[Records from a collection]
%%

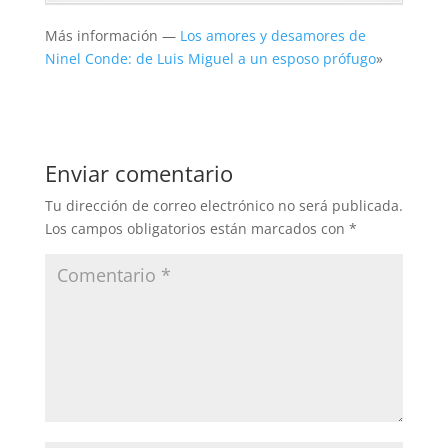
Más información —
Los amores y desamores de
Ninel Conde: de Luis Miguel a un esposo prófugo
»
Enviar comentario
Tu dirección de correo electrónico no será publicada.
Los campos obligatorios están marcados con
*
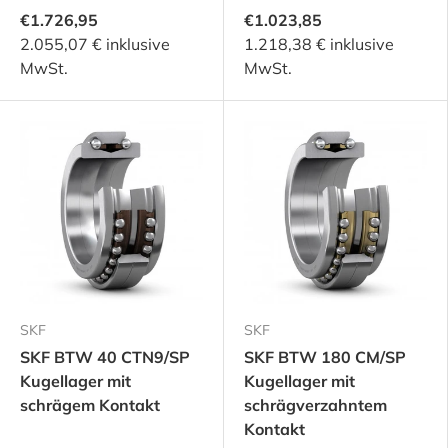
€1.726,95
€1.023,85
2.055,07 € inklusive
1.218,38 € inklusive
MwSt.
MwSt.
SKF
SKF
SKF BTW 40 CTN9/SP
SKF BTW 180 CM/SP
Kugellager mit
Kugellager mit
schrägem Kontakt
schrägverzahntem
Kontakt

%%

Problem statement
Lay out the text read from all the records as a JSON list of strings, one string per line, with blank lines dropped. Leave the pictures out.

Answer to the problem
[
  "Más información —",
  "Los amores y desamores de",
  "Ninel Conde: de Luis Miguel a un esposo prófugo",
  "»",
  "Enviar comentario",
  "Tu dirección de correo electrónico no será publicada.",
  "Los campos obligatorios están marcados con",
  "*",
  "€1.726,95",
  "€1.023,85",
  "2.055,07 € inklusive",
  "1.218,38 € inklusive",
  "MwSt.",
  "MwSt.",
  "SKF",
  "SKF",
  "SKF BTW 40 CTN9/SP",
  "SKF BTW 180 CM/SP",
  "Kugellager mit",
  "Kugellager mit",
  "schrägem Kontakt",
  "schrägverzahntem",
  "Kontakt"
]